Source data Block Start

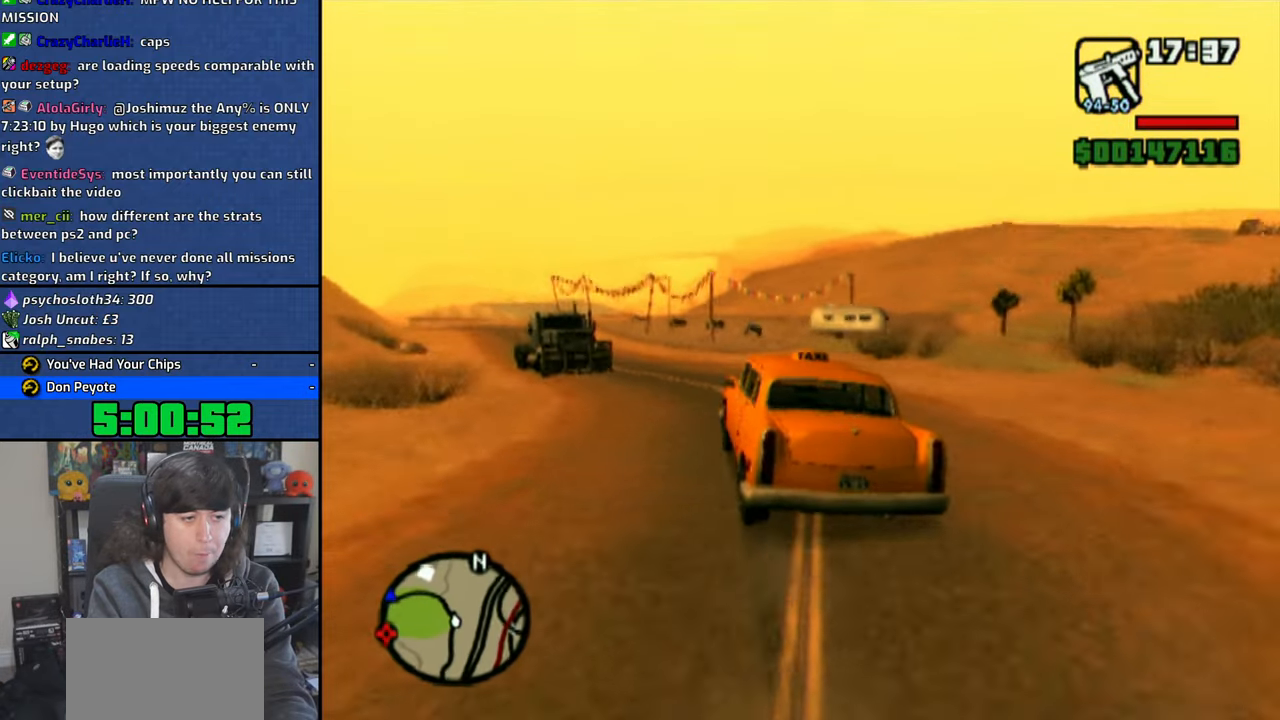
{"dt_ms": 1000, "buttons": ["CROSS"], "left_stick": "center", "right_stick": "center"}
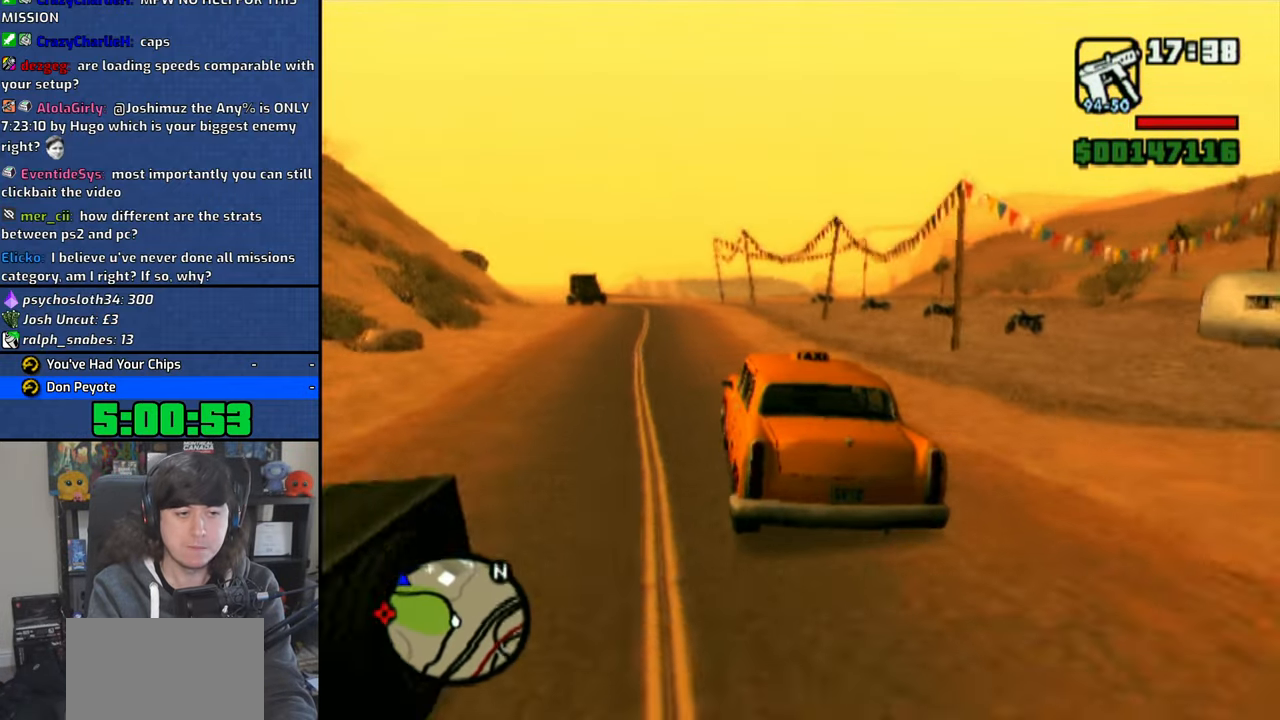
{"dt_ms": 500, "buttons": ["CROSS"], "left_stick": "center", "right_stick": "center", "events": []}
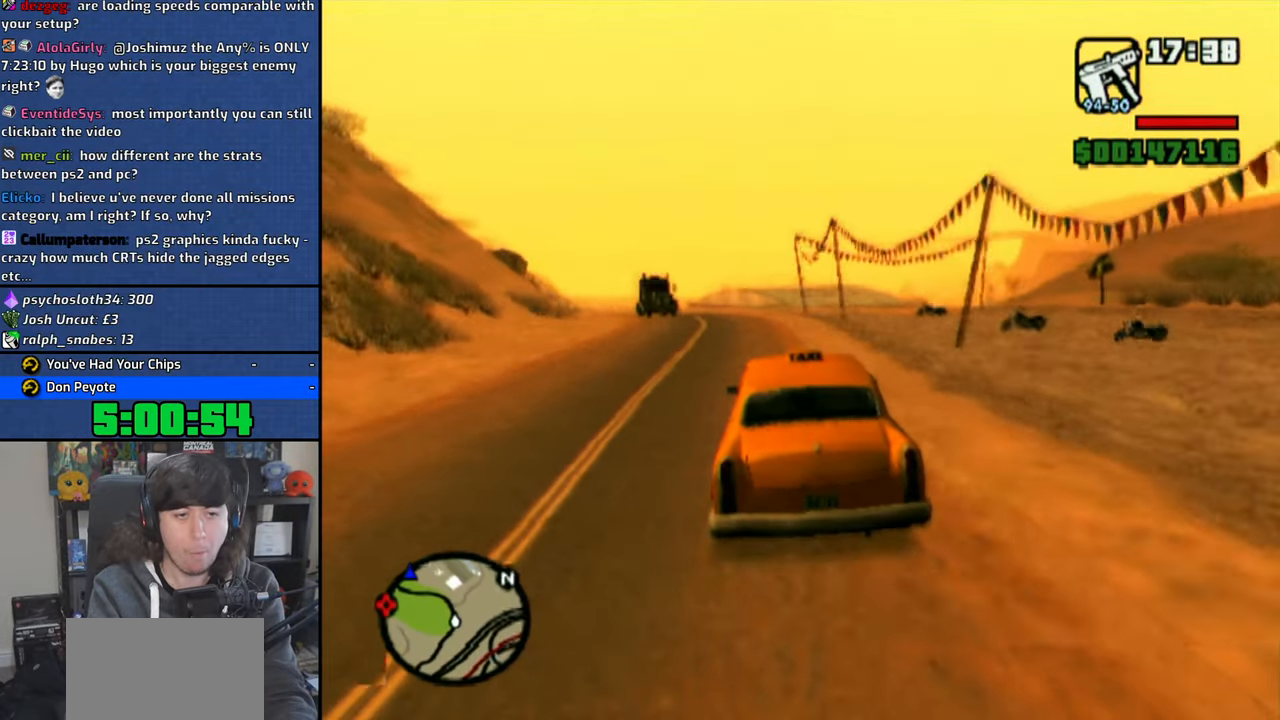
{"dt_ms": 500, "buttons": ["CROSS"], "left_stick": "up-left", "right_stick": "center", "events": [[233, "left_stick", "up-left"]]}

Source data Block End

Please copy the data shown above precisely, leaving the images out.

{"dt_ms": 1000, "buttons": ["CROSS"], "left_stick": "center", "right_stick": "center"}
{"dt_ms": 500, "buttons": ["CROSS"], "left_stick": "center", "right_stick": "center", "events": []}
{"dt_ms": 500, "buttons": ["CROSS"], "left_stick": "up-left", "right_stick": "center", "events": [[233, "left_stick", "up-left"]]}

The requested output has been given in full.